# OK, Shimano Guys, What's Up With New Roller Clutch Bearings?



## ClearLakeClayt (Aug 2, 2011)

Just bought a new anti reverse bearing / roller clutch bearing (BNT1207) at FTU yesterday. Noticed today that the inner liner is a white/translucent plastic, versus all my others which are light blue. Looks like Shimano made a material change. Any background comments from the Shimano guys (bantam1)?

...and yes, the one on the left is totally trashed. Obviously didn't rinse it enough before it got put up for the winter.


----------



## Dipsay (Apr 28, 2006)

Yeah they made a change in materials. The BNT1207 was changed out to BNT 2925. They are supposed to be an upgrade to the older model. Other than the color I didn't notice any difference.


----------



## ClearLakeClayt (Aug 2, 2011)

Just finished reassembling my reel. The new bearing feels a bit tighter, a little harder to reassemble and at first felt like it was harder to turn, but now I don't notice the difference. However, had a very strange experience. I bought a new BNT1206 Roller Clutch Inner Tube to go inside the new ARB. Everything felt fine when I reassembled the reel, but when I put it on my rod and went to re-thread my braid, I couldn't get the drag to loosen up. The star drag wheel was really stiff and didn't have any give in it. Crud!

I took the reel back off my rod, back to the workbench. Disassembled the right side plate, pulled out the new ARB, suspecting some dimensional difference, but everything looked the same. I thought maybe I hadn't seated it correctly. But, then I happened to compare the old Inner Tube to the new one. For the life of me I can't think why I did this. The new one is noticeably longer than the old, although probably not more than 1/32nd inch. That was just enough to mess up the tolerances in the drive shaft stack. Put a different Inner Tube in the reel and now everything is fine. I'll be taking the out-of-spec BNT1206 back to FTU this weekend - I'll get them to go through their bin to see if there are any others. What a weird experience!

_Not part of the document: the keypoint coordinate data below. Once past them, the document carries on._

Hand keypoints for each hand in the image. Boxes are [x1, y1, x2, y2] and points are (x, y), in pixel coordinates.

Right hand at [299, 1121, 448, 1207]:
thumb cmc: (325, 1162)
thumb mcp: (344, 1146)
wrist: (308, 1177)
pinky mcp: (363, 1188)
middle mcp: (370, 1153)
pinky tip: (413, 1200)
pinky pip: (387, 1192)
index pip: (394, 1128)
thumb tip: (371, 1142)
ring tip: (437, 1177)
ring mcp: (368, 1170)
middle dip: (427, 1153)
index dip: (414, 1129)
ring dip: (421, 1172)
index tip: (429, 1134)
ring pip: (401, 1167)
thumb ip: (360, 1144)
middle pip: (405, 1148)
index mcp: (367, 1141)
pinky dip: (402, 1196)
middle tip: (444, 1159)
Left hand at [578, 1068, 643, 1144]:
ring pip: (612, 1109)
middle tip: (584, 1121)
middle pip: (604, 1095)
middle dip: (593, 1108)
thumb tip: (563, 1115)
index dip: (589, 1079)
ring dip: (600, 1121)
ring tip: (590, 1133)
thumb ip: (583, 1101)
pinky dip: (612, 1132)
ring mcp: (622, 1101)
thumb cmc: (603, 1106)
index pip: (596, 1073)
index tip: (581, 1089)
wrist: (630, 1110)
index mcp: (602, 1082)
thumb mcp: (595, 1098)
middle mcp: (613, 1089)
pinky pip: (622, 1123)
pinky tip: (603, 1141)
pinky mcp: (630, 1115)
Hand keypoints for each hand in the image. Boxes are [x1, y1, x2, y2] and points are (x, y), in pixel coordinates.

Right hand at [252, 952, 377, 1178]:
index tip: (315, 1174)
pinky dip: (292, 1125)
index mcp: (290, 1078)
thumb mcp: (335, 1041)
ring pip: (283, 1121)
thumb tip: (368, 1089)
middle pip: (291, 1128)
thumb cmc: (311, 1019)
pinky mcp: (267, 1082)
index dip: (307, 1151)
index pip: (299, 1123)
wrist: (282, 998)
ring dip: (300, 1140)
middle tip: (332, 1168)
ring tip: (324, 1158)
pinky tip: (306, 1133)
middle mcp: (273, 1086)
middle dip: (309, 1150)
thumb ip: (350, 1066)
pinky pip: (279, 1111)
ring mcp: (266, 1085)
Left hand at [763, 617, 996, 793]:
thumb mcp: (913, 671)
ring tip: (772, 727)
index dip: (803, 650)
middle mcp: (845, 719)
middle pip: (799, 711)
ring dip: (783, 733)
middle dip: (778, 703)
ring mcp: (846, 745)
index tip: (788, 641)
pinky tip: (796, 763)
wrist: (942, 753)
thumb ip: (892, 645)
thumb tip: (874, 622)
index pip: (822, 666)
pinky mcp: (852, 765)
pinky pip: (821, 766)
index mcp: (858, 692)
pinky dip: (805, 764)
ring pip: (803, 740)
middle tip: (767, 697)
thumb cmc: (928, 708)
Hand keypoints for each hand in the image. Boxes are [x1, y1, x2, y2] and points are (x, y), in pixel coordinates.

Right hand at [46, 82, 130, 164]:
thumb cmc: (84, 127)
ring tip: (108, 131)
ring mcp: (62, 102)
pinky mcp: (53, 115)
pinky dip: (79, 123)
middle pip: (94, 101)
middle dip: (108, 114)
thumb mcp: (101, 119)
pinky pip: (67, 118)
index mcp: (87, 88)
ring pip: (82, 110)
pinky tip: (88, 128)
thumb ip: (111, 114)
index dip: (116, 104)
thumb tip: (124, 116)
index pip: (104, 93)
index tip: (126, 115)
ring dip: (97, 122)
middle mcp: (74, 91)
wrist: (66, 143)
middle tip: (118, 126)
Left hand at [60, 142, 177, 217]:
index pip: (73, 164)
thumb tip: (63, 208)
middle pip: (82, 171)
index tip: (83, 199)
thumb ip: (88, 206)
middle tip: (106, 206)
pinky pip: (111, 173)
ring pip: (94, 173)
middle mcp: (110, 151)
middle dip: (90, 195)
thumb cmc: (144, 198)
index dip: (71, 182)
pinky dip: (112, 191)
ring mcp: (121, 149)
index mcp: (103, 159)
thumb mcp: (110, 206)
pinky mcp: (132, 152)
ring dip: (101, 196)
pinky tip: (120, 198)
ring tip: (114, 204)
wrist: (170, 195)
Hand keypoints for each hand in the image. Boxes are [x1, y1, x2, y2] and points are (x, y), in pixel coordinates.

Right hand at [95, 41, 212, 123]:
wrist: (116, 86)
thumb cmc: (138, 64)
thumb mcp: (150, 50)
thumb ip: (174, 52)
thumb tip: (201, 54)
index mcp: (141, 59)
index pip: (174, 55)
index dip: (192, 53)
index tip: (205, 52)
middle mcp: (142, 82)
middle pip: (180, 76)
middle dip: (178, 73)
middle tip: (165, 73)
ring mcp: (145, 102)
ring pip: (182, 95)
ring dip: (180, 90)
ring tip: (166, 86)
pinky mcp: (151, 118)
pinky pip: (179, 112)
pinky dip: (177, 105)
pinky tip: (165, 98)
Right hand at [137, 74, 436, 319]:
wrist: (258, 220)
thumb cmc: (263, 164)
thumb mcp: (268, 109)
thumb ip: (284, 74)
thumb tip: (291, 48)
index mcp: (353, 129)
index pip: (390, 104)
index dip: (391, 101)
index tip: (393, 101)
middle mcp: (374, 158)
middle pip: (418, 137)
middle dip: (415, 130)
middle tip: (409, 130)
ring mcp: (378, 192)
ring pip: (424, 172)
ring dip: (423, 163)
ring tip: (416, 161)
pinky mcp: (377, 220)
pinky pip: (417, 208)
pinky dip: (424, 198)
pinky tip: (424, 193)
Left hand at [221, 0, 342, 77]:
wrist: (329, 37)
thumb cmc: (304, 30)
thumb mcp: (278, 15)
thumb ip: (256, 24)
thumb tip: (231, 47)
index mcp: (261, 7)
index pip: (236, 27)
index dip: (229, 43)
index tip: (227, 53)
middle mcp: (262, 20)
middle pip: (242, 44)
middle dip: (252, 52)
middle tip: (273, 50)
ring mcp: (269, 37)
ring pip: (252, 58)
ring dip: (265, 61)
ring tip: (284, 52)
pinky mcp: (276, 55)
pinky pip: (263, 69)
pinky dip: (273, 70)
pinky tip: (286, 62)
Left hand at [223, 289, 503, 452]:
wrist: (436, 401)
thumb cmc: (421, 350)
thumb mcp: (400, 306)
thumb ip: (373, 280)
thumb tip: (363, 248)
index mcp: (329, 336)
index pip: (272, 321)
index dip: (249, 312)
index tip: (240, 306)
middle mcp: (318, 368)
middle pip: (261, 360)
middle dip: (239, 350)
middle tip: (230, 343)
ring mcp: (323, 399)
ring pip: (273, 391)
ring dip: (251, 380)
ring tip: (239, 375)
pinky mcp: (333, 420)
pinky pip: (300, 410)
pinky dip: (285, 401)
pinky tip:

Anyway, now that that is straightened out, the new ARB feels fine...


----------



## ClearLakeClayt (Aug 2, 2011)

Here's a picture...


----------



## Bantam1 (Jun 26, 2007)

The 1206 and 1207 bearings were discontinued. The replacements are the new ARB version from the Castaic 100SF. It looks like you received an inner tube for a Calcutta B and not the correct part for the Castaic.


----------